A prompt library. As you work through this course, you'll develop prompts that work brilliantly for specific tasks — competitor analysis, persona creation, feature prioritisation. Save these. A prompt you spent 20 minutes refining shouldn't be rewritten from scratch next time.
A decision log. When AI gives you analysis that leads to a decision — "we should target this market" or "we should drop this feature" — write down the reasoning. Two months from now, you'll want to know why you made that call, and having the AI's analysis alongside your decision is invaluable.
Here's the reference you'll come back to throughout this course:
Use ChatGPT when you need:
- Brainstorming sessions (product names, features, positioning angles)
- Customer persona role-play and assumption testing
- Quick competitive comparisons
- Writing product copy, pitch decks, and landing page content
- Generating multiple variations to compare
Use Claude when you need:
- Detailed product requirements documents
- Comprehensive market analysis with structured output
- Long-form strategy documents and business plans
- Processing large amounts of competitor data
- Complex multi-step analysis that requires maintaining context
Use Perplexity when you need:
- Current market sizes and growth rates
- Competitor pricing and recent product launches
- Trending technologies and consumer behaviours
- Industry reports and analyst opinions
- Validation of claims with cited sources
The golden rule: Start with Perplexity for facts, move to Claude for analysis, and use ChatGPT for creative exploration.
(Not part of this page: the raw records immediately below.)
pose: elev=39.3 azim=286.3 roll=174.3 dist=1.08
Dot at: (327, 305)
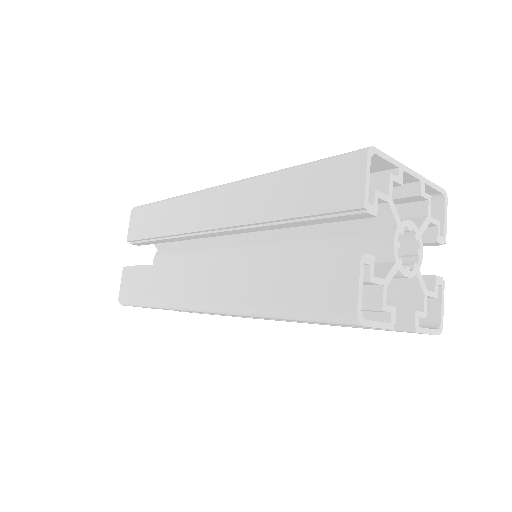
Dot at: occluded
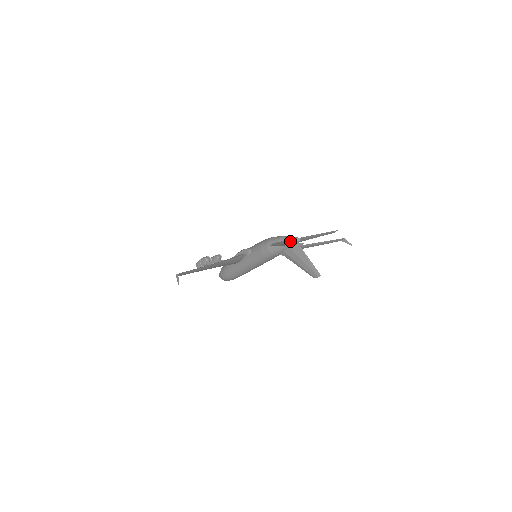
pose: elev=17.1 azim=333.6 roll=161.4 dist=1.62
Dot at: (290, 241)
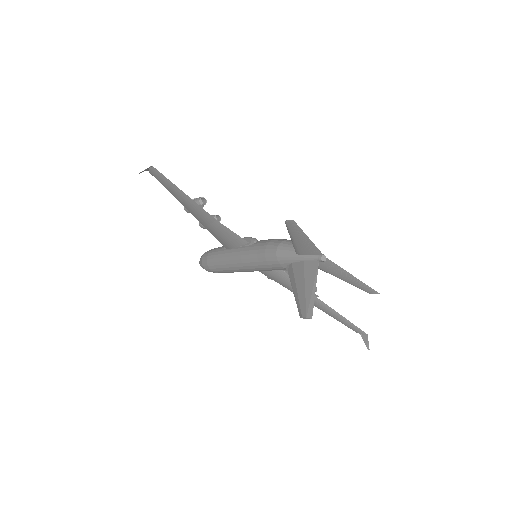
Dot at: (312, 250)
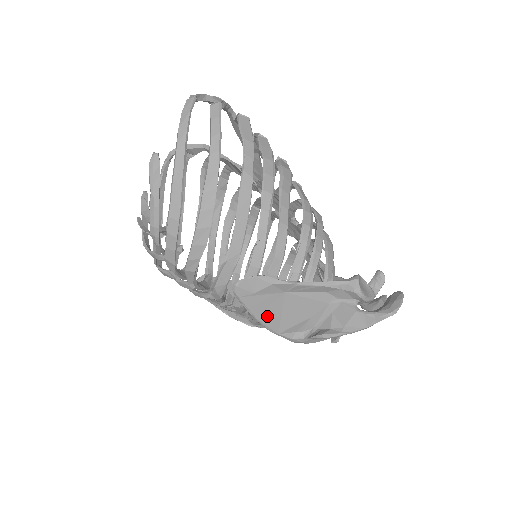
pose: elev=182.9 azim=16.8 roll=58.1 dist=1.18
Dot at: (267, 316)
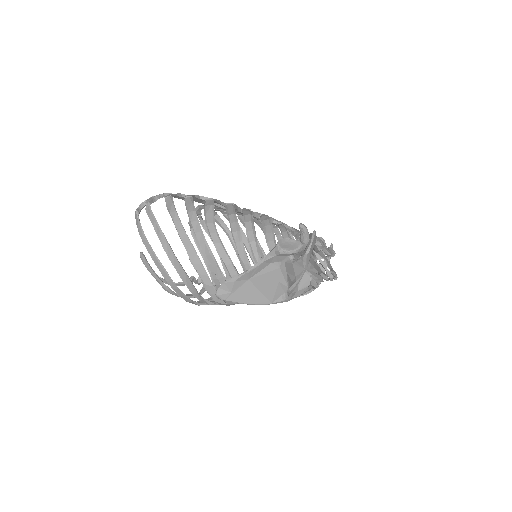
Dot at: (253, 299)
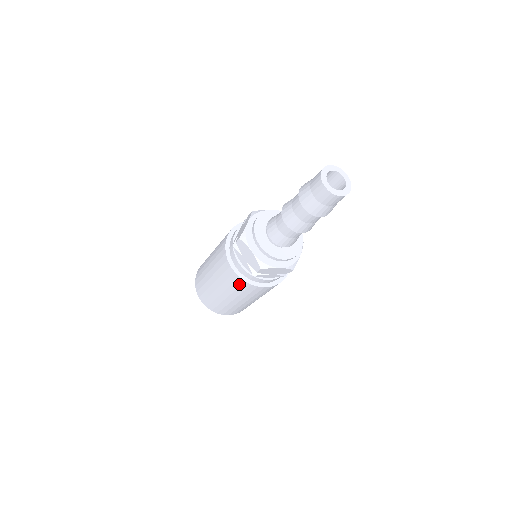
Research, then analyse, then brainstorm.
This takes about 10 minutes. Do it now before moving on:
Step 1 — ChatGPT. Go to chat.openai.com and create a free account. Once you're in, head to Settings and set up the custom instructions we covered above. The free plan gives you access to GPT-5.2 Instant — more than capable for product work.
Step 2 — Claude. Go to claude.ai and create a free account. Save your product development system prompt somewhere you can quickly paste it when starting new conversations. Claude's free tier gives you generous daily usage.
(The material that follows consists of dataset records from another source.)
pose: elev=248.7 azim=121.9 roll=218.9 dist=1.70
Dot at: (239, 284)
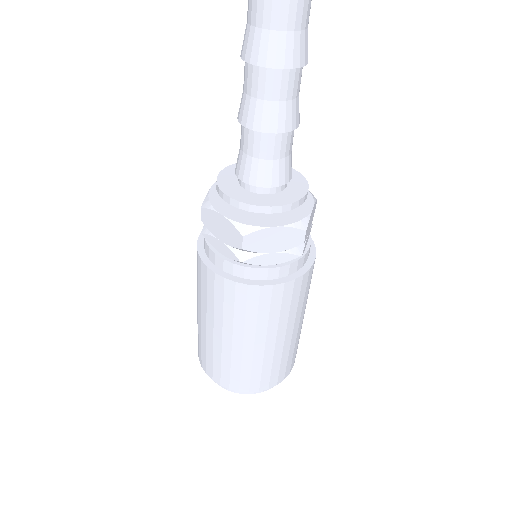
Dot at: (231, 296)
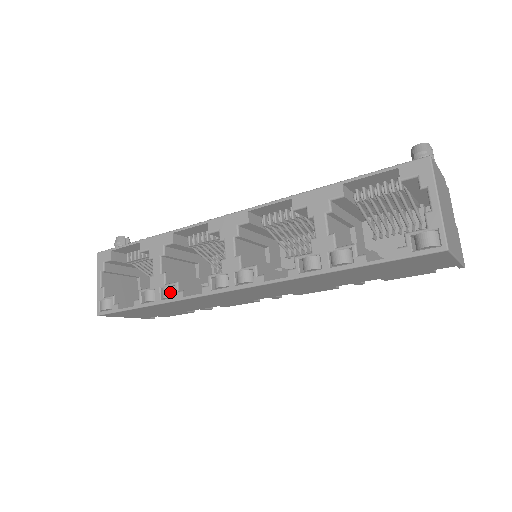
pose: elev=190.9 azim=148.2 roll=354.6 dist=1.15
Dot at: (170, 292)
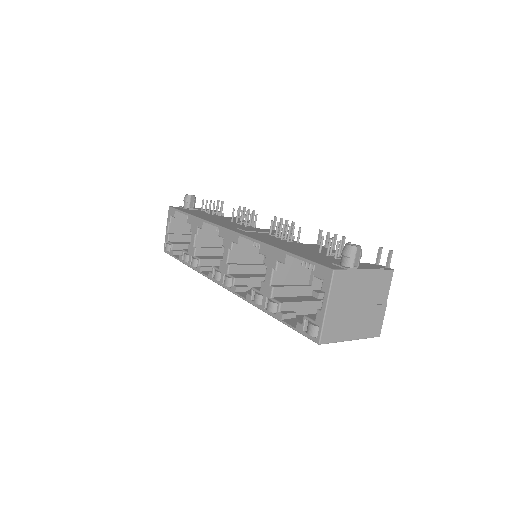
Dot at: (195, 263)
Step 3 — Perplexity. Go to perplexity.ai and create a free account. The free tier gives you solid daily search capability for research tasks.
Step 4 — Create your workspace. Open a new document and create three sections: Idea Capture, Prompt Library, and Decision Log. Bookmark it. This is your product development headquarters.
Three accounts and a document. That's your entire product development infrastructure. Total cost: nothing. Total capability: extraordinary.